Sunday, November 30, 2008
Have you ever seen such luscious colors?? These are just a few of the yarns offered for sale at the Fulton Street Gallery by Pat Bohrer, owner of Eastside Weavers in Troy (www.eastsideweavers.com). She sells hand-dyed yarns, roving, and beautiful hand-woven scarves and shawls, and they're available for your viewing pleasure at the gallery. A great time to see them would be Sunday, December 7th, during Troy's Victorian Stroll, from 11:00 until 5:00. Come in and enjoy the feast!
Friday, November 28, 2008
If you're looking for a lovely, old-fashioned way to spend an afternoon, come to the 26th Annual Victorian Stroll in downtown Troy on Sunday, December 7th, from 11:00 until 5:00, and make your way to the Fulton Street Gallery Gift Shop at 408 Fulton Street. You'll find beautiful paintings and prints, elegant hand-woven shawls, and sumptuous yarns by local artists, as well as my own quilted wall art. (Pictured above is Harlequin, a 14" by 14" piece from my Spirals Squared series.) Throughout the downtown area, there will be musicians, dancers, magicians, rides, refreshments, and boutiques offering their finest holiday gifts; for a full schedule and a description of the day's events, log onto www.victorianstroll.com. Hope to see you there!
Saturday, November 22, 2008
As you enter the Guilderland Library, there are four display cases filled with wonderful pieces of art created by members of ARTAA. Pictured above:
Top shelf: quilted stole and purse by Nancy DiDonato, small quilt by Georgia Bonesteel, painted collage by Joanna Monroe, lace jewelry by Barbara Vanselow
Middle shelf: dolls by Phyllis Scaringe
Bottom shelf: collage by Francelise Dawkins, dolls by Phyllis Scaringe
These pieces simply must be seen in person to truly appreciate the detail and workmanship, and one of them might just turn out to be a special addition to your holiday wish list. Come see the show, now through January 1st, and delight in the creations presented by these talented women.
Saturday, November 15, 2008
Here are more pictures of the beautiful pieces of art by members of ARTAA that are now being exhibited at the Guilderland Public Library. The largest piece is from Pam Schafer, and was inspired by the artist William Morris; the four smaller works were created by (clockwise, from upper right) Eileen Donovan, Linda Shea, Karen Asherman, and Linda Shea. Many of the pieces on display have won awards at art venues and quilt shows around the country. Stop in the library on Western Avenue in Guilderland and see these exquisite works of textile art up close -- we're worth the trip!

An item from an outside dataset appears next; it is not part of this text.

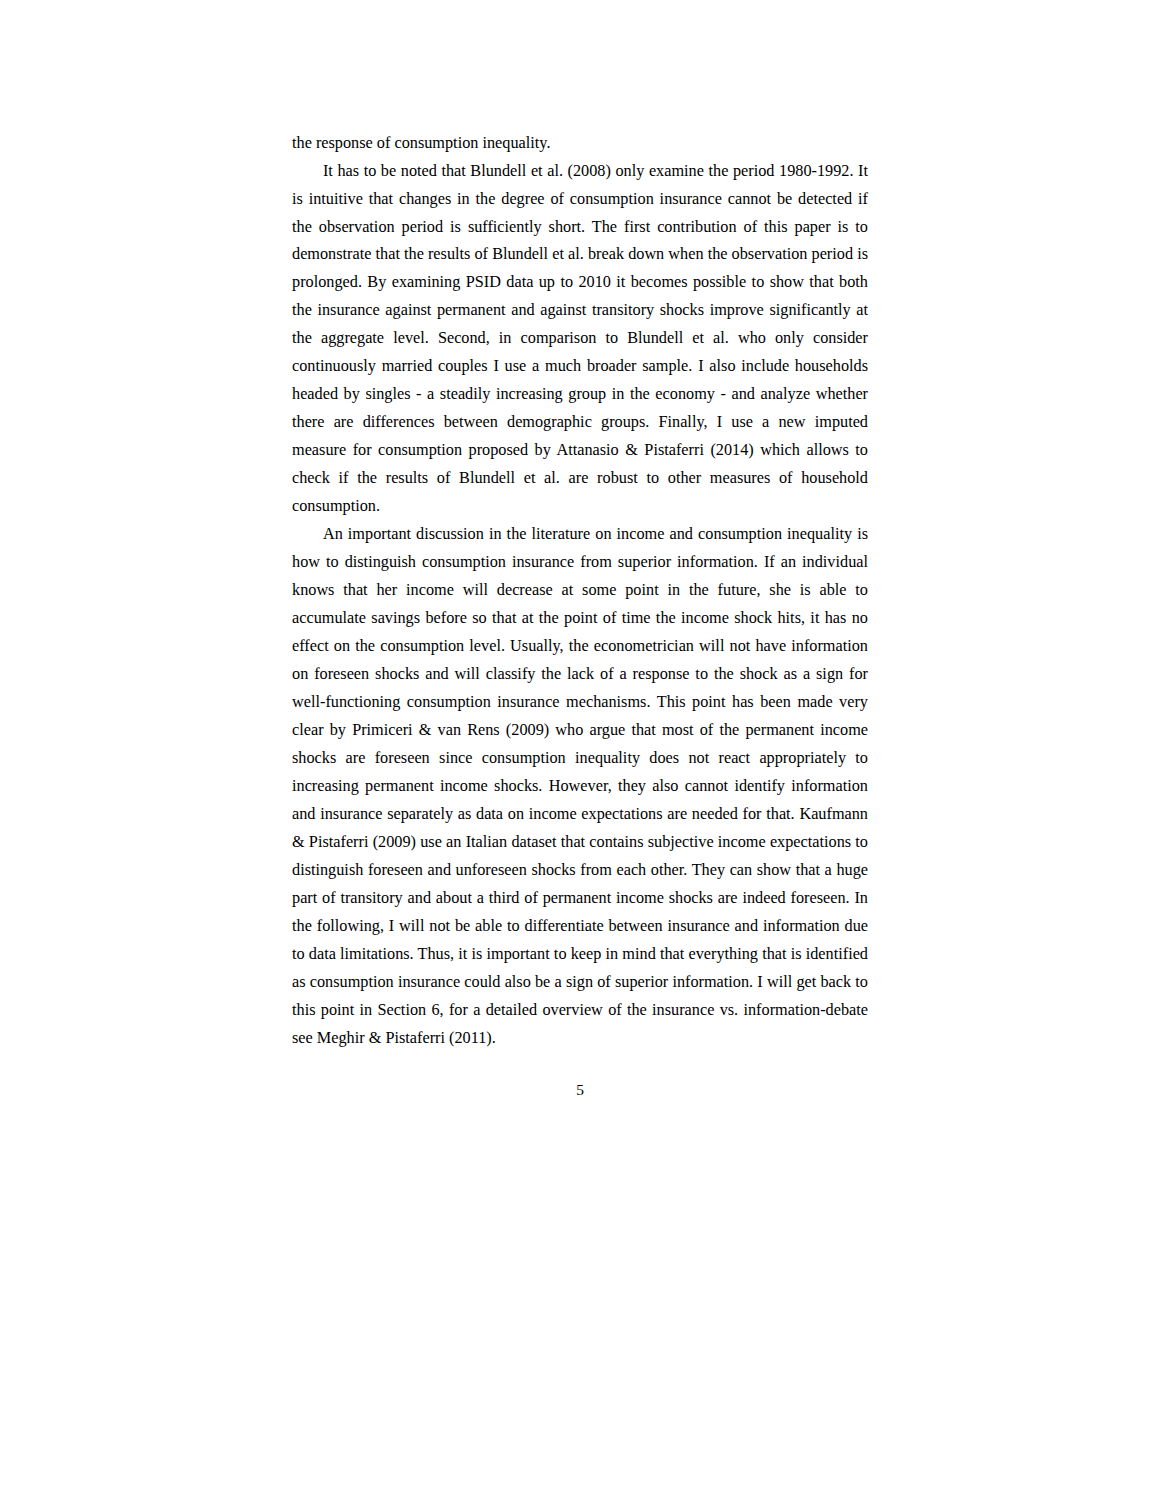the response of consumption inequality.
It has to be noted that Blundell et al. (2008) only examine the period 1980-1992. It is intuitive that changes in the degree of consumption insurance cannot be detected if the observation period is sufficiently short. The first contribution of this paper is to demonstrate that the results of Blundell et al. break down when the observation period is prolonged. By examining PSID data up to 2010 it becomes possible to show that both the insurance against permanent and against transitory shocks improve significantly at the aggregate level. Second, in comparison to Blundell et al. who only consider continuously married couples I use a much broader sample. I also include households headed by singles - a steadily increasing group in the economy - and analyze whether there are differences between demographic groups. Finally, I use a new imputed measure for consumption proposed by Attanasio & Pistaferri (2014) which allows to check if the results of Blundell et al. are robust to other measures of household consumption.
An important discussion in the literature on income and consumption inequality is how to distinguish consumption insurance from superior information. If an individual knows that her income will decrease at some point in the future, she is able to accumulate savings before so that at the point of time the income shock hits, it has no effect on the consumption level. Usually, the econometrician will not have information on foreseen shocks and will classify the lack of a response to the shock as a sign for well-functioning consumption insurance mechanisms. This point has been made very clear by Primiceri & van Rens (2009) who argue that most of the permanent income shocks are foreseen since consumption inequality does not react appropriately to increasing permanent income shocks. However, they also cannot identify information and insurance separately as data on income expectations are needed for that. Kaufmann & Pistaferri (2009) use an Italian dataset that contains subjective income expectations to distinguish foreseen and unforeseen shocks from each other. They can show that a huge part of transitory and about a third of permanent income shocks are indeed foreseen. In the following, I will not be able to differentiate between insurance and information due to data limitations. Thus, it is important to keep in mind that everything that is identified as consumption insurance could also be a sign of superior information. I will get back to this point in Section 6, for a detailed overview of the insurance vs. information-debate see Meghir & Pistaferri (2011).
5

Wednesday, November 12, 2008
If you weren't able to make it to our artists' reception at the Guilderland Library on Sunday, November 9, here's hoping you'll have the opportunity to stop by and see the exhibit by the members of ARTAA. I'm so honored to be part of such a talented and diverse group of artists. Pictured here are works by two of our members: Linda Shea (single piece at left) and Kris Moss (both pieces at right). We were all so pleased with the lovely setting provided for us by the library; our pieces are being displayed in beautifully-lit rooms and glass-enclosed cases near the entrance, and I plan to show you more of these works of art in future blogs.
Wednesday, November 5, 2008
. . . for Sunday, November 9, from 2:00 to 4:00 PM. You'll want to come to the Guilderland Library at 2228 Western Avenue in Guilderland to "Meet the Artists" from the Adirondack Regional Textile Artists Alliance who are exhibiting their fiber arts creations at the library from now through January 1, 2009. I've said before that I'm deeply honored to be part of this group of extremely talented ladies, and you'll get to see a small portion of our collective works at this show. (Shown at right is a detail from one of my pieces, "Leaves That Are Green.") Refreshments will be served, and you may even find that perfect gift for someone on your holiday shopping list. We'd love to see you there!
. . . on my sewing machine that I really like! I have a Bernina artista 185, and I've been experimenting with different stitches to find those that can be used for machine applique. The stitch pictured here has been the most fun to play with -- it covers the edge of the applique piece nicely and gives a whimsical dimension to the embroidery. I plan to sew tiny beads at the points of the stitches (a little insane, you're thinking), and I think the effect is going to tickle me.